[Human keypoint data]
● ● ●
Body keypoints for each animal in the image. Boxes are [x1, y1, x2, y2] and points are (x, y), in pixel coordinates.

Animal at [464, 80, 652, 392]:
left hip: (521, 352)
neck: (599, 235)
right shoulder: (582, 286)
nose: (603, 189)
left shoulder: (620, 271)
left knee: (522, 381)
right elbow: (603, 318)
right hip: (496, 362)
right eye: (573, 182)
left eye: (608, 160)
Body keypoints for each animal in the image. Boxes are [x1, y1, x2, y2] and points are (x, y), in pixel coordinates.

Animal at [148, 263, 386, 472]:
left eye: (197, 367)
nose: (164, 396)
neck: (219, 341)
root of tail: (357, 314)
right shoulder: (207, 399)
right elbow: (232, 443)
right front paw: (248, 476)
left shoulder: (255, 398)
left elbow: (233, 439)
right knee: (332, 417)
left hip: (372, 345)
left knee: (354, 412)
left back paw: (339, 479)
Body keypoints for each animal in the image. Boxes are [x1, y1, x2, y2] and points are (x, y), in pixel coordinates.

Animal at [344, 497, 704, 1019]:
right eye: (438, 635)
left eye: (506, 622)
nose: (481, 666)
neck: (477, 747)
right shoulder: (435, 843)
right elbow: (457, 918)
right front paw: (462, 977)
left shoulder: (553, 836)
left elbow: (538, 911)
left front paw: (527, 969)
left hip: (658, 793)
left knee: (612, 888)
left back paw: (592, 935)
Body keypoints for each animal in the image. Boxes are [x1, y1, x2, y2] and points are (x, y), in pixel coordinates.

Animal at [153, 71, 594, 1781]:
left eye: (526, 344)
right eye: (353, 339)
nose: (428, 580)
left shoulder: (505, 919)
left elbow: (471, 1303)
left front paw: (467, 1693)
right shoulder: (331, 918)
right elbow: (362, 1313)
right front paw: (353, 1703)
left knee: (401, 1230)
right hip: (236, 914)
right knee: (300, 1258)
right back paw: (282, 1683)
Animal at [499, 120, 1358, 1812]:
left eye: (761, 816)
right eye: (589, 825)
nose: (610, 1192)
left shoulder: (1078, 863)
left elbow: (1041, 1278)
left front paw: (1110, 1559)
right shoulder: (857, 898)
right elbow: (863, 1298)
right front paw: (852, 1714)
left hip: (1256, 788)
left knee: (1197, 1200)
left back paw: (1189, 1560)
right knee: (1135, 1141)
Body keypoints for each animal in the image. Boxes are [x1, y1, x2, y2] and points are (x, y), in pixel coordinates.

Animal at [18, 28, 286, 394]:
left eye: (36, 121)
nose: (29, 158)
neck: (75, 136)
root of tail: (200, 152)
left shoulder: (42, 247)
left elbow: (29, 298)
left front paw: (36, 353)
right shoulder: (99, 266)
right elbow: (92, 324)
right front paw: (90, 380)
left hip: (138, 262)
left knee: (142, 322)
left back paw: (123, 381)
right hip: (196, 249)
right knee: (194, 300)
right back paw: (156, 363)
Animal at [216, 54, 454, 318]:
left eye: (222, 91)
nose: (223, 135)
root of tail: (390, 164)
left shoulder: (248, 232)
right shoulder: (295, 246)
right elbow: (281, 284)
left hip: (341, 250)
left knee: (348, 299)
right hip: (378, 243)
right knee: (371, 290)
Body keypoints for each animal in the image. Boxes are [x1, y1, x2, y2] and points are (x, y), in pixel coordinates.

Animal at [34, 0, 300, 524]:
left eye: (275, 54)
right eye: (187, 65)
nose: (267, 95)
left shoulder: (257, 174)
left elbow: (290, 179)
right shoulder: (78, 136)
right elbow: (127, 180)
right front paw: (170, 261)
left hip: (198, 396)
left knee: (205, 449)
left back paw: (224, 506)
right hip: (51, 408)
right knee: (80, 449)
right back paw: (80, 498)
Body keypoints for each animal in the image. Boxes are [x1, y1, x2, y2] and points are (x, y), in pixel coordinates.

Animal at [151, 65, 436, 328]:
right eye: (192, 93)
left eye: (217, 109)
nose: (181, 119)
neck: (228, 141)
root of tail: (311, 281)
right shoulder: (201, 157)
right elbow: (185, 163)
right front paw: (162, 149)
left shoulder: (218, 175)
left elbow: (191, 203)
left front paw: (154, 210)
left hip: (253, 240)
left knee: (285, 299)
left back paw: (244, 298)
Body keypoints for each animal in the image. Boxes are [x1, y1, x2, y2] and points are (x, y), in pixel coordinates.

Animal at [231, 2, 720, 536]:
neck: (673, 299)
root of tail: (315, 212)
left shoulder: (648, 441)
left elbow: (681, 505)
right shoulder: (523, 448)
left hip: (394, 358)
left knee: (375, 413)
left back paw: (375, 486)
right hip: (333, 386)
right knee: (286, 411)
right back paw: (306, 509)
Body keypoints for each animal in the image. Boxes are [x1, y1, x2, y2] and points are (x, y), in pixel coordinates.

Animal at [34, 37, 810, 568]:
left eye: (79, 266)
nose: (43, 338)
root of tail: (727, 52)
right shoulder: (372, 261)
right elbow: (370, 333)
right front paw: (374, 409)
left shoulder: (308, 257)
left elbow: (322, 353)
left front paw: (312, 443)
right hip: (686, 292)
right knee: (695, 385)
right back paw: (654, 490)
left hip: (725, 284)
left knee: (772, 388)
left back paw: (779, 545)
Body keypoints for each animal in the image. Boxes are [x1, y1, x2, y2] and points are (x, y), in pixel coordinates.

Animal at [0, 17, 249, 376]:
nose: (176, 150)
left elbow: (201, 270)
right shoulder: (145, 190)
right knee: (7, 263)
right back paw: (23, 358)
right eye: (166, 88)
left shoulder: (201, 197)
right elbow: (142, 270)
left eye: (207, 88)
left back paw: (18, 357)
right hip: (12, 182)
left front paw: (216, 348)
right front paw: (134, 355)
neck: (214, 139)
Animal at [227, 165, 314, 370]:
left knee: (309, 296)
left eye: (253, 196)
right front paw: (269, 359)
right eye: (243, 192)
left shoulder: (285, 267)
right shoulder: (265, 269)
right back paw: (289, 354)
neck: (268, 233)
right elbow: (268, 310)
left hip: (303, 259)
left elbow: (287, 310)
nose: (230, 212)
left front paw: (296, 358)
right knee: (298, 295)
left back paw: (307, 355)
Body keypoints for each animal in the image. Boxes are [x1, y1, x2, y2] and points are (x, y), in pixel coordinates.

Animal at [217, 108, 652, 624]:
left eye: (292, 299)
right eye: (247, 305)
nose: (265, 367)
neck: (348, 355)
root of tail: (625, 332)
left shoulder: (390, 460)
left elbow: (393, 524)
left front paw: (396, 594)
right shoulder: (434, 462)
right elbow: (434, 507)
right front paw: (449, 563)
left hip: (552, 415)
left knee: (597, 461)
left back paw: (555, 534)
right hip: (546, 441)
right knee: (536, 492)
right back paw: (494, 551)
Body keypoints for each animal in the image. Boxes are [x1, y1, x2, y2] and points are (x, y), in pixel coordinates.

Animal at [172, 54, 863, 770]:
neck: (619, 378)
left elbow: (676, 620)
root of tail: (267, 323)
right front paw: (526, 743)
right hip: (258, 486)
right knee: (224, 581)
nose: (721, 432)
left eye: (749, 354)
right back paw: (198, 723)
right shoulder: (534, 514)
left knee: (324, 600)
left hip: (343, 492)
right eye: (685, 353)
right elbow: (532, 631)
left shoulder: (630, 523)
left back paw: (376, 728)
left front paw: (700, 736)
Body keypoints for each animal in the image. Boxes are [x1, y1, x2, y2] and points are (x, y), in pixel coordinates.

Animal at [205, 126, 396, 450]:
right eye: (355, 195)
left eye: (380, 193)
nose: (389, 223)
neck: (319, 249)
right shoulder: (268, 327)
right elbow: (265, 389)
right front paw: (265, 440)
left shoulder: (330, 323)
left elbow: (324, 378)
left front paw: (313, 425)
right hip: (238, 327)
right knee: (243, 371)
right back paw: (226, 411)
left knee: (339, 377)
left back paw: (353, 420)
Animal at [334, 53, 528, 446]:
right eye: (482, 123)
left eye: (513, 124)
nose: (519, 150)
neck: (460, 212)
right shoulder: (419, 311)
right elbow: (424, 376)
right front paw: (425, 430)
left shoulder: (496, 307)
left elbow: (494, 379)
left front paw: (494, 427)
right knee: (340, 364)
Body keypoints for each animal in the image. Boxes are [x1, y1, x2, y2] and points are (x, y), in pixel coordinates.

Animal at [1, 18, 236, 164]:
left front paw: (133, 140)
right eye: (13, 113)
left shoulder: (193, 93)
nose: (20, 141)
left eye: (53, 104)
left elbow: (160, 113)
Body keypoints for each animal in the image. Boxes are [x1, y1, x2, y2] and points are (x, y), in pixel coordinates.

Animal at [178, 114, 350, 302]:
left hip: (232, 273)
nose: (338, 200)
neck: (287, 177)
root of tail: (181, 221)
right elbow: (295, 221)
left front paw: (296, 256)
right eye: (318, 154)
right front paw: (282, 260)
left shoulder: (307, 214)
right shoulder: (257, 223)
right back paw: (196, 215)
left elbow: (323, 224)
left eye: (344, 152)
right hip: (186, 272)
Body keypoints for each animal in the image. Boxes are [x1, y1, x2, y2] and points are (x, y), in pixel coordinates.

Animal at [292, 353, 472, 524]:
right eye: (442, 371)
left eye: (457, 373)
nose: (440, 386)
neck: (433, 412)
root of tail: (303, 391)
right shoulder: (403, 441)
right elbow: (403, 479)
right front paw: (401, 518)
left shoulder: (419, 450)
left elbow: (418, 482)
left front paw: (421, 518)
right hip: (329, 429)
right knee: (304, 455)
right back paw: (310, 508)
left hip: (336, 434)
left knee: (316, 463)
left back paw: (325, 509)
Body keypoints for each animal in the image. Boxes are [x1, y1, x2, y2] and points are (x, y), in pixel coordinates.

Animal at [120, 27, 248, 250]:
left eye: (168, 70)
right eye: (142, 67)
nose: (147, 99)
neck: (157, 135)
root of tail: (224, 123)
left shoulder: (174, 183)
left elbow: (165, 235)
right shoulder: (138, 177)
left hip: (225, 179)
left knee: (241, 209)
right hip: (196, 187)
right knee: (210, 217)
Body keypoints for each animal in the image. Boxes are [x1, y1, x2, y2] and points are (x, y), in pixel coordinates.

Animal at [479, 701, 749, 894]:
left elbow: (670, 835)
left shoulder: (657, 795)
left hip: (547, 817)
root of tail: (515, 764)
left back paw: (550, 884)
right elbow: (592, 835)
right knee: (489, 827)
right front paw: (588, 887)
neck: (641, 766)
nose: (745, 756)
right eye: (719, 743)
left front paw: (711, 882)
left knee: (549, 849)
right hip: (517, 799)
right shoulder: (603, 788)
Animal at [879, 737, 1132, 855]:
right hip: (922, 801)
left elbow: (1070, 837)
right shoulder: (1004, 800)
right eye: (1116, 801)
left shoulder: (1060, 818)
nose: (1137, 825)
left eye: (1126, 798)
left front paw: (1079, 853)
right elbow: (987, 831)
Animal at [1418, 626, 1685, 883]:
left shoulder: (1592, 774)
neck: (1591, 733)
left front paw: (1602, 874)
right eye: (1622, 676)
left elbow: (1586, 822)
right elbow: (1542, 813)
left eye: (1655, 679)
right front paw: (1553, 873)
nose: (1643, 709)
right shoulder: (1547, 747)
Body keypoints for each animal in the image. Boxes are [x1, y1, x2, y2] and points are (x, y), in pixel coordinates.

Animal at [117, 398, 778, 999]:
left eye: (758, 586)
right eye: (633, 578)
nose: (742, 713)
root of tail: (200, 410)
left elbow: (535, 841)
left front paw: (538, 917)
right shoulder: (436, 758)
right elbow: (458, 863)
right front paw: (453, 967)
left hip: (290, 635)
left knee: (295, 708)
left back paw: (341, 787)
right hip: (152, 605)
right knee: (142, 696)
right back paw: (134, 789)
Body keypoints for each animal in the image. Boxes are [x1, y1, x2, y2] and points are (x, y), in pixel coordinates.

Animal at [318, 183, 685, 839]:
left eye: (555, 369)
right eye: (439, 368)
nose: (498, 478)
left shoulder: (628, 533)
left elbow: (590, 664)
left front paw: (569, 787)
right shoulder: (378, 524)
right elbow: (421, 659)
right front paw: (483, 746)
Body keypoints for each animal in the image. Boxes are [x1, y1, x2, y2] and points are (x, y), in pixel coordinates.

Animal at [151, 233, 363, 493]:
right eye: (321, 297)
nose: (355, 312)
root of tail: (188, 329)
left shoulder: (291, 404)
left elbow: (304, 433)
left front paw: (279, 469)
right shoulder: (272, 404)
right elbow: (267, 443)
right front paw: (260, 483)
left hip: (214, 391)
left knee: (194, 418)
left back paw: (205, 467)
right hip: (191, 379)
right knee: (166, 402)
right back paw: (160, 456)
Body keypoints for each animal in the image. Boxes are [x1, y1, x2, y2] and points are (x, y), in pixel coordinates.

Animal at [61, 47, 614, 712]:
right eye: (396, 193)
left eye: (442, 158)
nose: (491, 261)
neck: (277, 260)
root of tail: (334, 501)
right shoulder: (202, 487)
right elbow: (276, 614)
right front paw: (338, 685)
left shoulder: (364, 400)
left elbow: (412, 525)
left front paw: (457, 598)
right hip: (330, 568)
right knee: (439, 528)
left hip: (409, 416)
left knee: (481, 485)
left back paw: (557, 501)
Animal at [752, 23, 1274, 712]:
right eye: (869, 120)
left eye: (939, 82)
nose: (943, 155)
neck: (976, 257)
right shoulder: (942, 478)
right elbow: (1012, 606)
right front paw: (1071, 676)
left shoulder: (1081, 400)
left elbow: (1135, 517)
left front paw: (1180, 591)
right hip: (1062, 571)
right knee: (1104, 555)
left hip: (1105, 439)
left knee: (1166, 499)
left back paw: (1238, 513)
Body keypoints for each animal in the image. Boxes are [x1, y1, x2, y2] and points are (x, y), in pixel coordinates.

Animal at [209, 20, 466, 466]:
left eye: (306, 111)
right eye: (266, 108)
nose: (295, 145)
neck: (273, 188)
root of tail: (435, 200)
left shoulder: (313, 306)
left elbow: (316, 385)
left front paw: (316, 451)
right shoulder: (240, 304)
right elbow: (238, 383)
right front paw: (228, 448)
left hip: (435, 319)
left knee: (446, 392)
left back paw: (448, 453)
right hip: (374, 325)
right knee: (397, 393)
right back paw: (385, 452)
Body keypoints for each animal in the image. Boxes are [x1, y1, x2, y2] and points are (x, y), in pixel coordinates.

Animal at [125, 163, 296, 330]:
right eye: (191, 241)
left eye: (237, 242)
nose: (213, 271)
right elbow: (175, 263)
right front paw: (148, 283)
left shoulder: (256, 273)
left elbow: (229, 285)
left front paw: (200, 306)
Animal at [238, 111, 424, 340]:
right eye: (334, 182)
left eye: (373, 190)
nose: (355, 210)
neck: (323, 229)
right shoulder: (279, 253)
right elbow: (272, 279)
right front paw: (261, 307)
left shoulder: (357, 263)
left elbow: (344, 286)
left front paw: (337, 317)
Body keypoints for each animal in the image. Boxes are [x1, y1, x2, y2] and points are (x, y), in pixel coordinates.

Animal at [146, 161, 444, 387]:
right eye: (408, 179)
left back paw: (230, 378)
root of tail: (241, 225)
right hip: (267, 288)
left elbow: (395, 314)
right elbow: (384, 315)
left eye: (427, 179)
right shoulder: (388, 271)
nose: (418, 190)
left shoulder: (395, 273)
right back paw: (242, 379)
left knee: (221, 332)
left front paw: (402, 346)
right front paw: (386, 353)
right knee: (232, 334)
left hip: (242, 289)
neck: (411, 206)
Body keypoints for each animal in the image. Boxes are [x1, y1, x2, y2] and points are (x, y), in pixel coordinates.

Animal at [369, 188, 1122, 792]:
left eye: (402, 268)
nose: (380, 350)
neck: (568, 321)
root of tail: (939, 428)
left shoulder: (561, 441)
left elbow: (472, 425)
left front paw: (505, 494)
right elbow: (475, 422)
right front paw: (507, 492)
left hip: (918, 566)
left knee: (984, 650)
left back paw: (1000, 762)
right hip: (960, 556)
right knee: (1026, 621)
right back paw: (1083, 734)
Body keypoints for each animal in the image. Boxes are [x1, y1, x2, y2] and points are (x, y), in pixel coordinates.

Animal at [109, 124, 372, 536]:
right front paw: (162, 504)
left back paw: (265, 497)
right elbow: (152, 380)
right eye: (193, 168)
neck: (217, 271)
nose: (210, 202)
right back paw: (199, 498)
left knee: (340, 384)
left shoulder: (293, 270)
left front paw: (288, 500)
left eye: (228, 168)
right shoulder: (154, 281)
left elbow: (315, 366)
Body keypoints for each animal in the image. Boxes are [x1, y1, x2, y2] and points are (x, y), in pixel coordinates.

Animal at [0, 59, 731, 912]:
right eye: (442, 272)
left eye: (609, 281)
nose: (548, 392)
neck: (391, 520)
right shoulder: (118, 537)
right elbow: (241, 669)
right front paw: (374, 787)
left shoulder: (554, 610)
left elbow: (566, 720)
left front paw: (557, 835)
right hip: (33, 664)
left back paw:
● ● ●
Exercise objective -> Beginning with the line above that contains "left front paw: (316, 451)", copy each line exactly up to and including the line that contains "right back paw: (385, 452)", and go no further.

Answer to this problem ->
left front paw: (316, 451)
right shoulder: (240, 304)
right elbow: (238, 383)
right front paw: (228, 448)
left hip: (435, 319)
left knee: (446, 392)
left back paw: (448, 453)
right hip: (374, 325)
right knee: (397, 393)
right back paw: (385, 452)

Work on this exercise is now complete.